◆ **ABOUT THIS EXERCISE**
All of the data must be written out verbatim, with pictures excluded.

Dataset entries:
==========

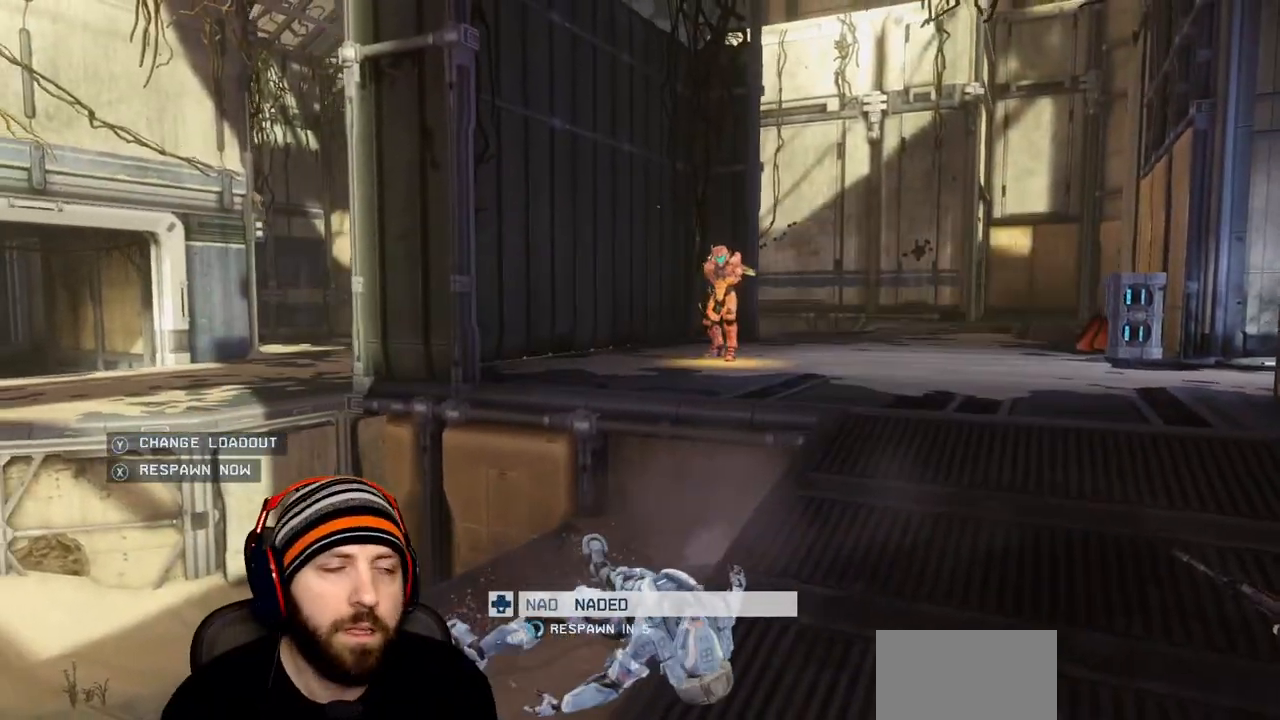
{"dt_ms": 500, "buttons": [], "left_stick": "up", "right_stick": "center", "events": [[100, "left_stick", "up"], [183, "X", "down"], [300, "X", "up"]]}
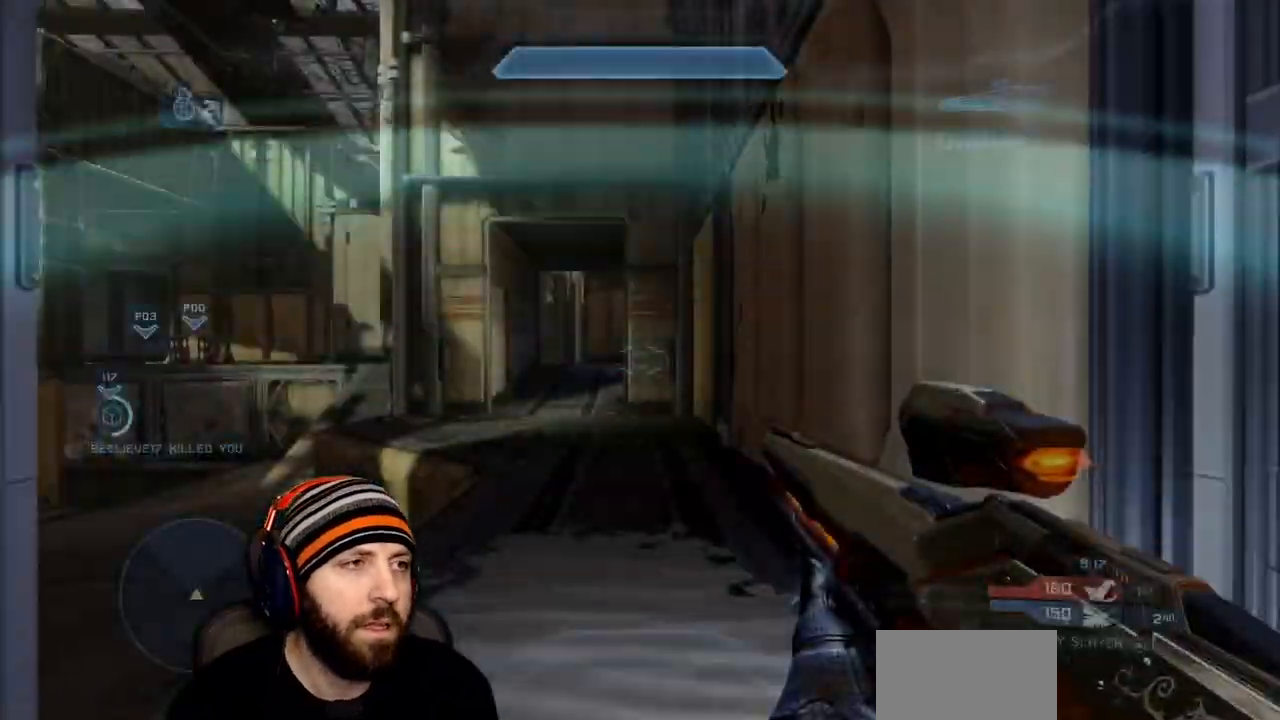
{"dt_ms": 500, "buttons": [], "left_stick": "up", "right_stick": "left", "events": [[167, "X", "down"], [283, "X", "up"], [383, "right_stick", "left"]]}
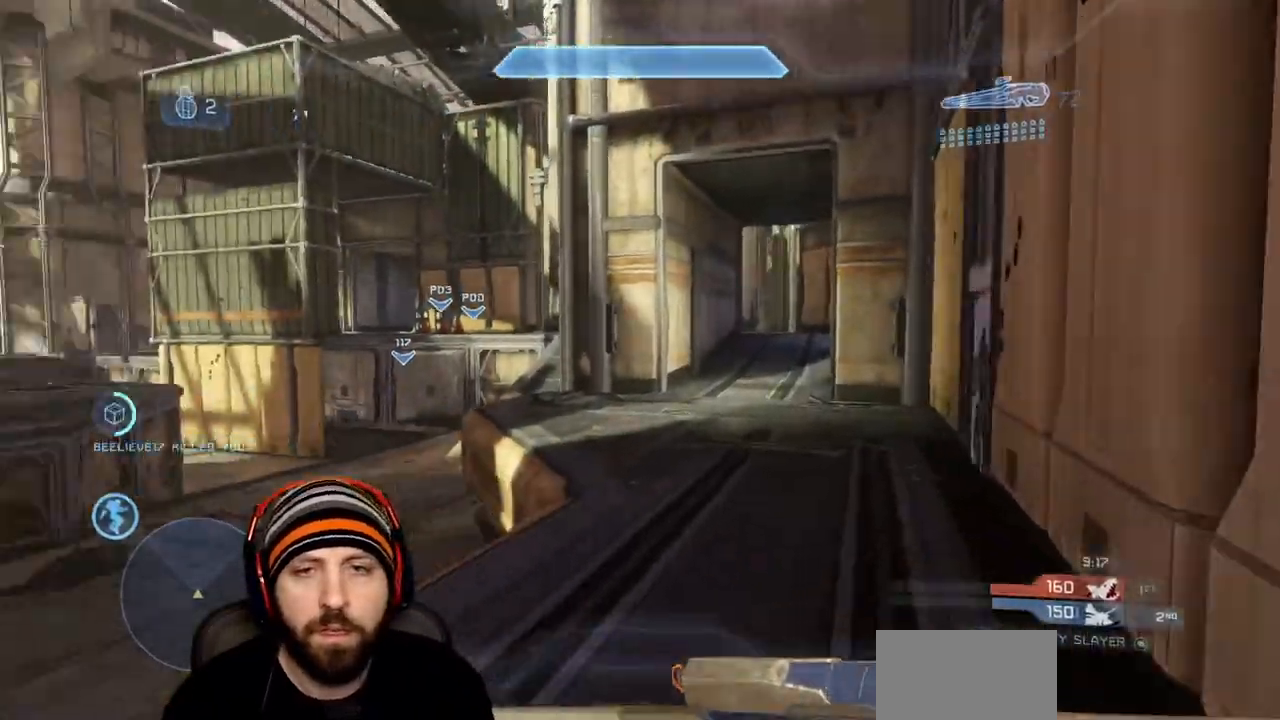
{"dt_ms": 500, "buttons": [], "left_stick": "up", "right_stick": "center", "events": [[67, "right_stick", "center"], [350, "right_stick", "right"], [450, "right_stick", "center"]]}
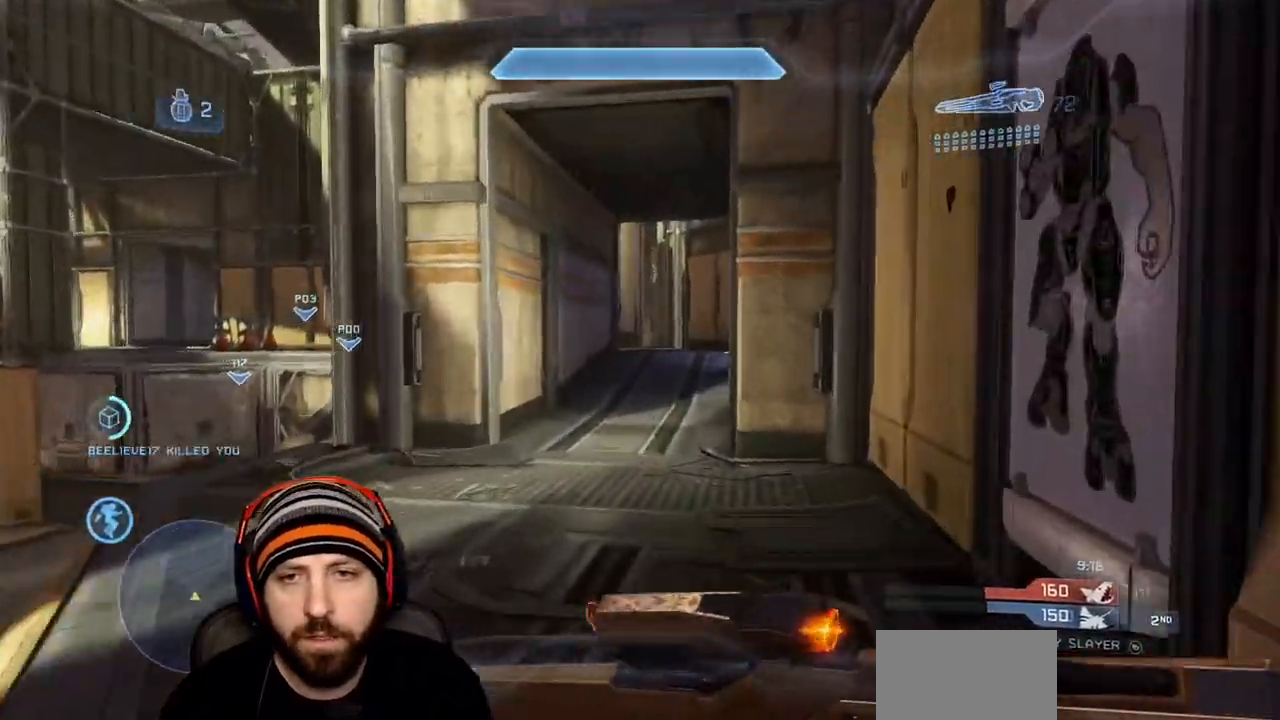
{"dt_ms": 500, "buttons": [], "left_stick": "up", "right_stick": "center", "events": []}
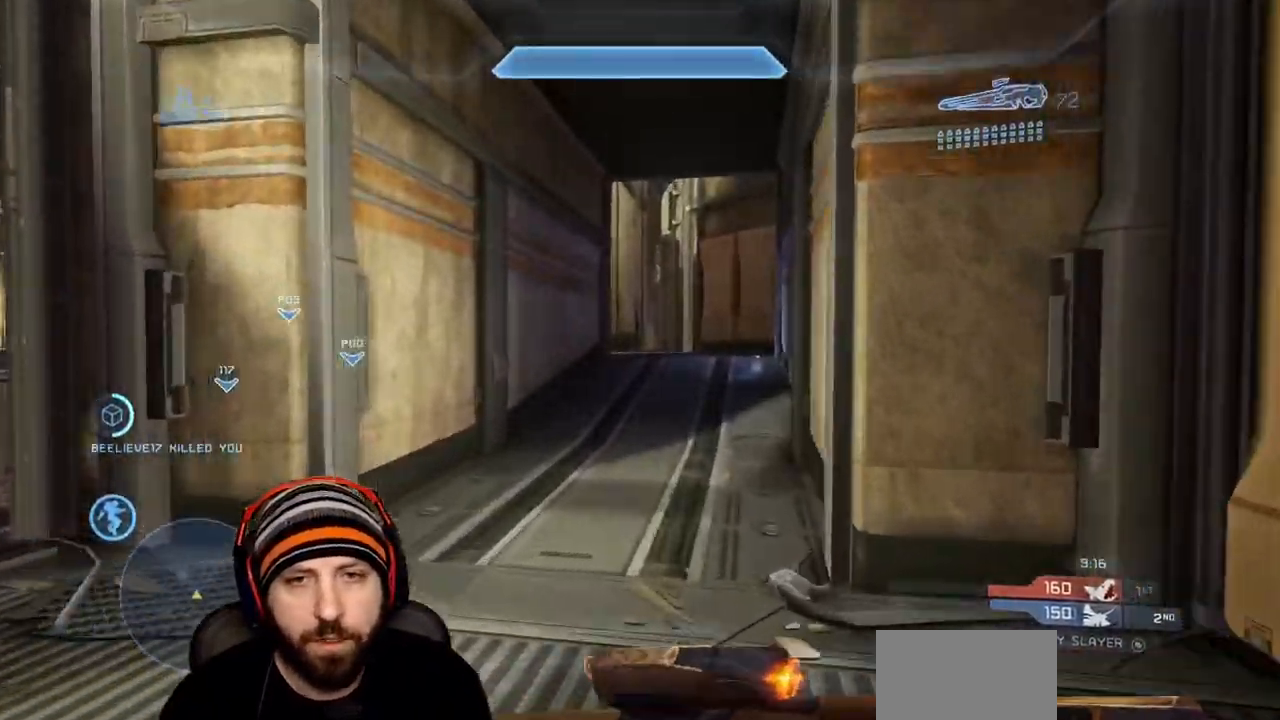
{"dt_ms": 500, "buttons": [], "left_stick": "up", "right_stick": "center", "events": []}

==========

◆ **ANSWER BOX**
{"dt_ms": 500, "buttons": [], "left_stick": "up", "right_stick": "center", "events": [[100, "left_stick", "up"], [183, "X", "down"], [300, "X", "up"]]}
{"dt_ms": 500, "buttons": [], "left_stick": "up", "right_stick": "left", "events": [[167, "X", "down"], [283, "X", "up"], [383, "right_stick", "left"]]}
{"dt_ms": 500, "buttons": [], "left_stick": "up", "right_stick": "center", "events": [[67, "right_stick", "center"], [350, "right_stick", "right"], [450, "right_stick", "center"]]}
{"dt_ms": 500, "buttons": [], "left_stick": "up", "right_stick": "center", "events": []}
{"dt_ms": 500, "buttons": [], "left_stick": "up", "right_stick": "center", "events": []}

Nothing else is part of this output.